Photo courtesy of VM Zinc Zinc forms a natural gray protective patina and can be pre-weathered in a variety of colors.

ASTM B6-09 is the “Standard Specification for Zinc” as a metal and covers zinc processing from ore by a process of distillation or by electrolysis in five grades: LME grade (related to the London Metal Exchange standards), special high grade, high grade, intermediate grade, and prime western grade. Under this standard, the zinc metal is tested to conform to chemical composition requirements free of any surface corrosion and adhering foreign matter. The most common, but separate building-related standard for products then manufactured out of zinc metal is ASTM B69-09 “Standard Specification for Rolled Zinc.” This standard covers Type I coils or sheets cut from strip rolled zinc, and Type II zinc plates such as boiler and hull plates produced by any rolling method. This accepted standard dictates the dimensional tolerances for thickness, width, length, saber and flatness. It also dictates the quantity of the trace elements that can be contained in the product.

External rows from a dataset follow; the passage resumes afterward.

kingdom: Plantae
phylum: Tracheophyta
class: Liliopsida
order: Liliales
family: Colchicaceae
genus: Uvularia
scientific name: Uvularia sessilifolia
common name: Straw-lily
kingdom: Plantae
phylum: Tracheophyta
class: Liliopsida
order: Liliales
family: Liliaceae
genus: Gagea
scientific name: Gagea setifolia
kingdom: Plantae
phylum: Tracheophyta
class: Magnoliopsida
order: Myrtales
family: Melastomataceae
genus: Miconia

While two-thirds of the zinc manufactured worldwide is used for flashings and rainwater goods, zinc roofing and wall cladding have become attention grabbing design elements. Products are available in a full range of applications from low-sloped roofing, high-sloped decorative roofing, ornamental features such as eyebrows and dormers, wall panels, rain screens, and sun shading devices. As an exposed and visible part of the building envelope, it is distinguished by its beautiful patina characteristics that many building professionals are starting to understand and seek. When rolled zinc first comes out of the mill, it is shiny like mill-bright aluminum. As the material is exposed to air, humidity, and pollution, it weathers, naturally creating a gray-colored patina that develops over time, much the same way bright mill copper develops a brown and then green patina over time. With zinc, this natural patina is a layer of zinc hydroxy-carbonate that typically takes 2 to 5 years to develop fully depending on environmental factors such as air quality and humidity. So, in areas with a higher concentration of CO2, the patina appears more quickly while zinc used in protected interior applications may rarely, if ever, develop a patina. Once the patina develops, the zinc has a uniform and consistent color of gray for its lifespan. However, the patina layer also has unique characteristics that contribute to its sustainability. The patina layer is compact and insoluble to rainwater which thereafter controls the rate of corrosion. This patina is said to be a self-healing protection for the zinc. If it becomes scratched or is removed mechanically, it will naturally redevelop from continued exposure to rainwater and carbon dioxide. The scratch would appear first as a shiny area but would then appear to actually “heal” itself as the patina reforms.

Zinc manufacturers also offer pre-patina materials, sometimes called pre-weathered, with a gray look that is very true to the natural soft gray patina. To achieve this look, the shiny or natural zinc coils are run through an acidic bath giving the material a weathered appearance. The longer the period of time they are in the bath, the darker the resulting color. Manufacturers also offer factory-applied transparent organic coatings that include subtle blues, reds and greens. Over time these colored and darker shaded materials will still develop the natural gray zinc patina eventually. The length of time for this to happen, however, still varies with air quality but typically these colors will last up to 30 years before gradually changing to the natural gray.